(Page-level text extractions)
++++++++

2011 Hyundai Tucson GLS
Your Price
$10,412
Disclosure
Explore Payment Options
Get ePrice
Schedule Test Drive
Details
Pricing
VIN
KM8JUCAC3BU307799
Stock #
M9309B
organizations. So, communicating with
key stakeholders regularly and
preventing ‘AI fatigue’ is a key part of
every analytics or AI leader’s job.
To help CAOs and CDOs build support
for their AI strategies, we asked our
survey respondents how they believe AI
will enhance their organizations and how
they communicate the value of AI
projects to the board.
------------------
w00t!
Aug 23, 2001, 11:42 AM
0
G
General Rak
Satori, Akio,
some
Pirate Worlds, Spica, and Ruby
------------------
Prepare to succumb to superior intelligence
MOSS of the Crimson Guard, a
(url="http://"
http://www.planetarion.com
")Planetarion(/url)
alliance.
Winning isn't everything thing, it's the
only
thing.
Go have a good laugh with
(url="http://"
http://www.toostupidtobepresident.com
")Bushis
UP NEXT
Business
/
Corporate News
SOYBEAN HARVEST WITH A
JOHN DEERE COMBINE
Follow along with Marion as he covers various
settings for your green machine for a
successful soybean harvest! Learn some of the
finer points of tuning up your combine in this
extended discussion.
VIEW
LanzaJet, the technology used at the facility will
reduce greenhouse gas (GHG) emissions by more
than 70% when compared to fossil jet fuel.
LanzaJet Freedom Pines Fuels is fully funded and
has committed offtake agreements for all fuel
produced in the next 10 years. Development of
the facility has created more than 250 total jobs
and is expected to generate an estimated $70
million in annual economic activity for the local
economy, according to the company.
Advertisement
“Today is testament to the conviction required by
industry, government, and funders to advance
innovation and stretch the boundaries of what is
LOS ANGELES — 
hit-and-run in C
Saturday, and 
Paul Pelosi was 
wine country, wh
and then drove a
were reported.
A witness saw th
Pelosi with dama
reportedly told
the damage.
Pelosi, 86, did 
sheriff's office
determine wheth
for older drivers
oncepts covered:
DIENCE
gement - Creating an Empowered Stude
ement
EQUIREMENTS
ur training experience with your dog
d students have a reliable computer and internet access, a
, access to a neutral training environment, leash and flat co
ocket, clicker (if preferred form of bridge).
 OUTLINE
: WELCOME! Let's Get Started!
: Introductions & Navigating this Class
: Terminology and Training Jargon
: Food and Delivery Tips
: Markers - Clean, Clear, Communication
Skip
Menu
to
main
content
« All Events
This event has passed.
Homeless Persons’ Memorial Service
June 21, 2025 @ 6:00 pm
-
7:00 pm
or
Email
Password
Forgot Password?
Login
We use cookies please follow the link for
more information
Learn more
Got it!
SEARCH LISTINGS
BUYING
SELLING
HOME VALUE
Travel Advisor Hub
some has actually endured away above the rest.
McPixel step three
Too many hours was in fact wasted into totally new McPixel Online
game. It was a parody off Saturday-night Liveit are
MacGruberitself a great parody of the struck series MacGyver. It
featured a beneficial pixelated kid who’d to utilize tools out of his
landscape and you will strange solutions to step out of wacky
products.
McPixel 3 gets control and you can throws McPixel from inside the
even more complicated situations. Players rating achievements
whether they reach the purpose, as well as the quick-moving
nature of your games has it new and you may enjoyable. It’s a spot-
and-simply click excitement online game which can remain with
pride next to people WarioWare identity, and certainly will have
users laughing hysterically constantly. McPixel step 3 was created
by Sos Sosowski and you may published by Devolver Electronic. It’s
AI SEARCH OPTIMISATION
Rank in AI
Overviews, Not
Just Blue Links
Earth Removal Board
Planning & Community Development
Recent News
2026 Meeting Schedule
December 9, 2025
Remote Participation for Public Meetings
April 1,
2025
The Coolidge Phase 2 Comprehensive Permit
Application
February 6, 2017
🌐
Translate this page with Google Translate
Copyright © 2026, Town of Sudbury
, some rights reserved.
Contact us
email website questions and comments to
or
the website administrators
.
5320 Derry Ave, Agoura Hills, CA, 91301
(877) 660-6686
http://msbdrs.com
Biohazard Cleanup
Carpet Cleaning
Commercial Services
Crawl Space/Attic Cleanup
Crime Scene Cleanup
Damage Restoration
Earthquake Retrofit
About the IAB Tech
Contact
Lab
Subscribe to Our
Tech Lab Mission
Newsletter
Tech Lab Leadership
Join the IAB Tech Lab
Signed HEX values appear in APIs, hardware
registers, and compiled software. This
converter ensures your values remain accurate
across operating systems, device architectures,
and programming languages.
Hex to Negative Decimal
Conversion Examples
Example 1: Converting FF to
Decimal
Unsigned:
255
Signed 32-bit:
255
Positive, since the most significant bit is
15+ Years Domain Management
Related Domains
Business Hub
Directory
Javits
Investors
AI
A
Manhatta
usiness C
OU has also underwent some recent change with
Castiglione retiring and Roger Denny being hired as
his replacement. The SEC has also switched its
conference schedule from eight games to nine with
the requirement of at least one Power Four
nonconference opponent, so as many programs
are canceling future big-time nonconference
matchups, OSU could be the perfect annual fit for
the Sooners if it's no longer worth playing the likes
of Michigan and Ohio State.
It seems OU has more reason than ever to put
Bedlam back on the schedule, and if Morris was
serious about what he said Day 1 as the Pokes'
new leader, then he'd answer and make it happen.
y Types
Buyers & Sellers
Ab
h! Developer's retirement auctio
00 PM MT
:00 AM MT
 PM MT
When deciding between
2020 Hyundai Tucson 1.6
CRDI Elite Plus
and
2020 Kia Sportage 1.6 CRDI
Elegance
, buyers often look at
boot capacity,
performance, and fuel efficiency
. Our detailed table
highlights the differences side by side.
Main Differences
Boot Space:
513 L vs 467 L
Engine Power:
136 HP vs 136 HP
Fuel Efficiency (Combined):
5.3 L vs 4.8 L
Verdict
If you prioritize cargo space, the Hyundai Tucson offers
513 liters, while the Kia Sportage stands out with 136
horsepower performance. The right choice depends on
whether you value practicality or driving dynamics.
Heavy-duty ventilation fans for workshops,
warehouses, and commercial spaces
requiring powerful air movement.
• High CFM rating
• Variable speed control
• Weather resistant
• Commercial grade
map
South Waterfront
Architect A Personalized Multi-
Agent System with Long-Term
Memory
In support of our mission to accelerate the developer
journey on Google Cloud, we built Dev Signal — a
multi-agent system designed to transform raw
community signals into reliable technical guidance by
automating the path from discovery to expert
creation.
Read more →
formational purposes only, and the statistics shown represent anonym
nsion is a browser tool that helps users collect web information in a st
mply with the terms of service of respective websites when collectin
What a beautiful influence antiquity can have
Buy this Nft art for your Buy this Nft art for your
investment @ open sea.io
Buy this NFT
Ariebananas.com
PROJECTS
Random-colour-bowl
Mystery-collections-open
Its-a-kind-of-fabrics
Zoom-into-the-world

++++++++

§ Task item: Among the lines of the data above, find those with the word "more" and show them.

§ Result for this exercise:
reduce greenhouse gas (GHG) emissions by more
the facility has created more than 250 total jobs
more information
Learn more
even more complicated situations. Players rating achievements
It seems OU has more reason than ever to put
Read more →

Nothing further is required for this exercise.